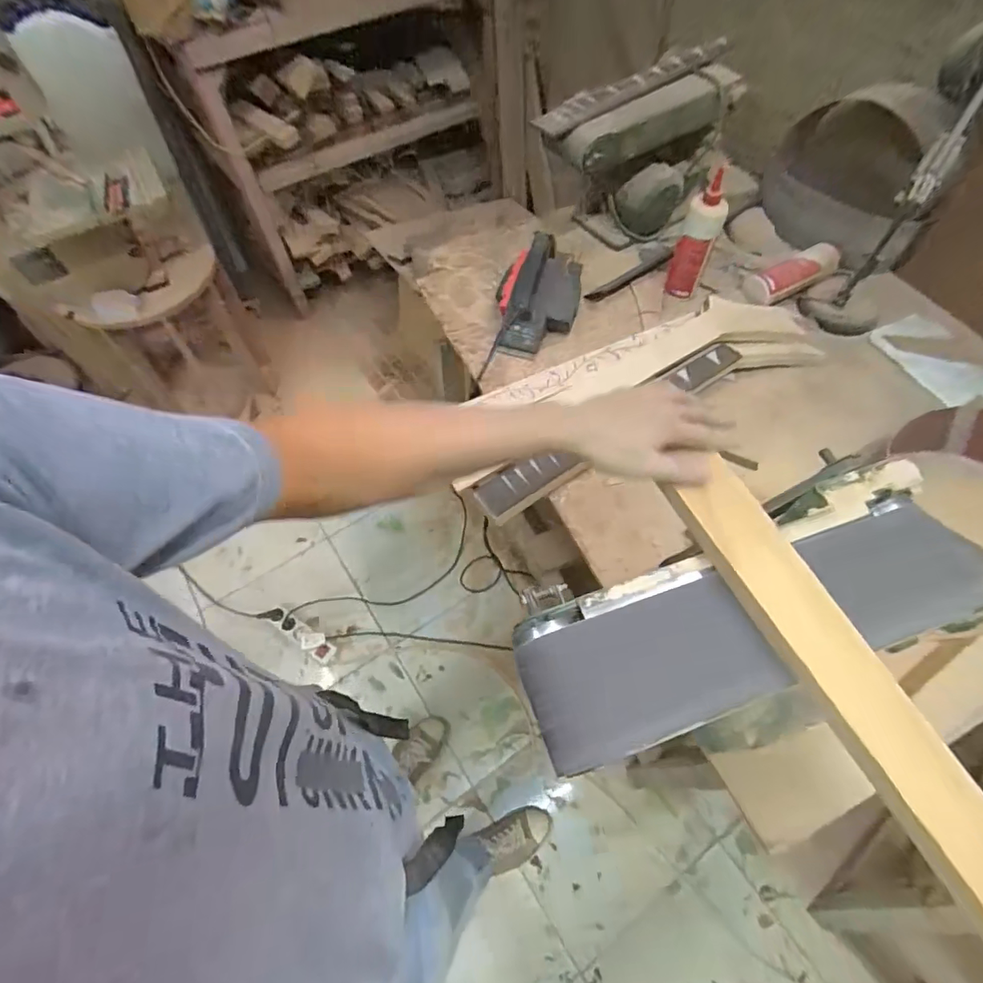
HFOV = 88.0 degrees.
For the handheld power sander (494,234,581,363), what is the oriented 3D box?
[{"bbox_3d":[0.087,-0.364,0.946,0.154,0.159,0.174,5,61,5],"label":"handheld power sander"}]

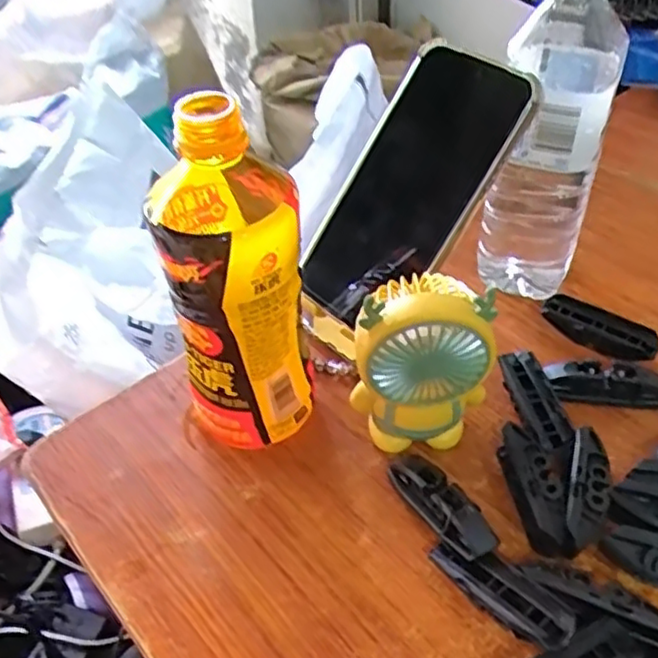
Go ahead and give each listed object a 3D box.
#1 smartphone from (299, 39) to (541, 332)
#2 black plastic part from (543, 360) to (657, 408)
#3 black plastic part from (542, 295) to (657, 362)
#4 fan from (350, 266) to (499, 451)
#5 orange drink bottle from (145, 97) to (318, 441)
[{"bbox_3d":[0.046,-0.080,0.398,0.013,0.168,0.087,11,23,-49],"label":"smartphone"},{"bbox_3d":[0.165,0.033,0.401,0.069,0.018,0.020,3,44,7],"label":"black plastic part"},{"bbox_3d":[0.173,0.001,0.434,0.071,0.018,0.025,30,53,31],"label":"black plastic part"},{"bbox_3d":[0.047,0.022,0.354,0.065,0.111,0.037,-7,44,-3],"label":"fan"},{"bbox_3d":[-0.048,-0.022,0.352,0.063,0.187,0.074,-10,44,-6],"label":"orange drink bottle"}]

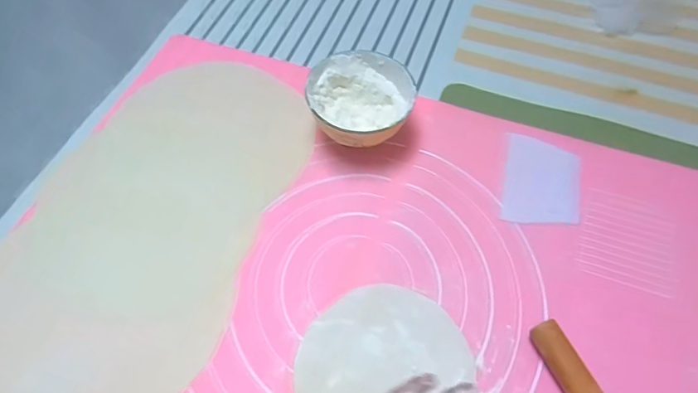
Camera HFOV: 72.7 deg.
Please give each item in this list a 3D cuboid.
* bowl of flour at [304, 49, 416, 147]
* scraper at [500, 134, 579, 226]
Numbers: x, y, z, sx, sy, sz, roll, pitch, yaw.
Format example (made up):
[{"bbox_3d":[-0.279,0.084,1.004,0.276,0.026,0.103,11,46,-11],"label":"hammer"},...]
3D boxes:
[{"bbox_3d":[0.014,-0.100,0.535,0.112,0.065,0.119,0,60,0],"label":"bowl of flour"},{"bbox_3d":[0.209,-0.019,0.514,0.075,0.005,0.111,8,61,15],"label":"scraper"}]

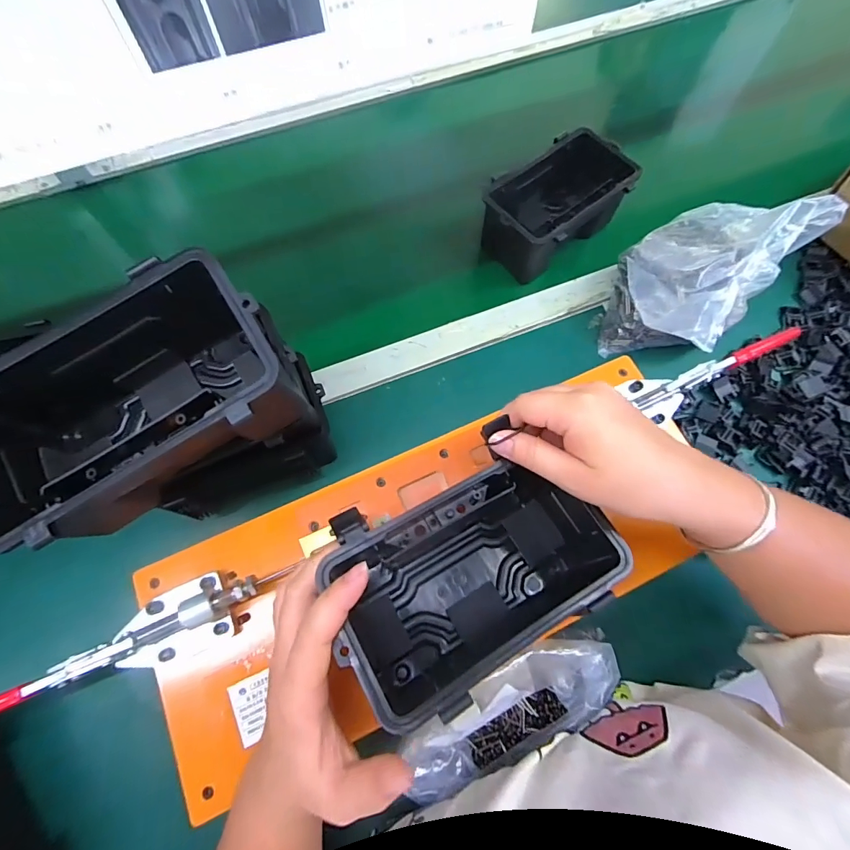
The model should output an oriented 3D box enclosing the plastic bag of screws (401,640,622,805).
[{"bbox_3d":[0.064,0.214,0.322,0.174,0.040,0.062,-30,74,-10],"label":"plastic bag of screws"}]

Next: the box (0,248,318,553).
[{"bbox_3d":[-0.170,-0.008,0.258,0.178,0.088,0.109,-32,74,-11],"label":"box"}]

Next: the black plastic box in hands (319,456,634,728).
[{"bbox_3d":[0.033,0.099,0.284,0.173,0.093,0.108,-22,73,-8],"label":"black plastic box in hands"}]

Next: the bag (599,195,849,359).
[{"bbox_3d":[0.271,-0.153,0.442,0.162,0.150,0.126,-38,76,-12],"label":"bag"}]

● **THE PROBLEM**: Please reproduce the entries above exactly, from their first line to the line holding "Camera HFOV: 72.7 deg." inclusive, and nothing else; the pictures stay out.

● **RESPONSE**:
HFOV = 88.0 degrees.
For the handheld power sander (494,234,581,363), what is the oriented 3D box?
[{"bbox_3d":[0.087,-0.364,0.946,0.154,0.159,0.174,5,61,5],"label":"handheld power sander"}]

Go ahead and give each listed object a 3D box.
#1 smartphone from (299, 39) to (541, 332)
#2 black plastic part from (543, 360) to (657, 408)
#3 black plastic part from (542, 295) to (657, 362)
#4 fan from (350, 266) to (499, 451)
#5 orange drink bottle from (145, 97) to (318, 441)
[{"bbox_3d":[0.046,-0.080,0.398,0.013,0.168,0.087,11,23,-49],"label":"smartphone"},{"bbox_3d":[0.165,0.033,0.401,0.069,0.018,0.020,3,44,7],"label":"black plastic part"},{"bbox_3d":[0.173,0.001,0.434,0.071,0.018,0.025,30,53,31],"label":"black plastic part"},{"bbox_3d":[0.047,0.022,0.354,0.065,0.111,0.037,-7,44,-3],"label":"fan"},{"bbox_3d":[-0.048,-0.022,0.352,0.063,0.187,0.074,-10,44,-6],"label":"orange drink bottle"}]

Camera HFOV: 72.7 deg.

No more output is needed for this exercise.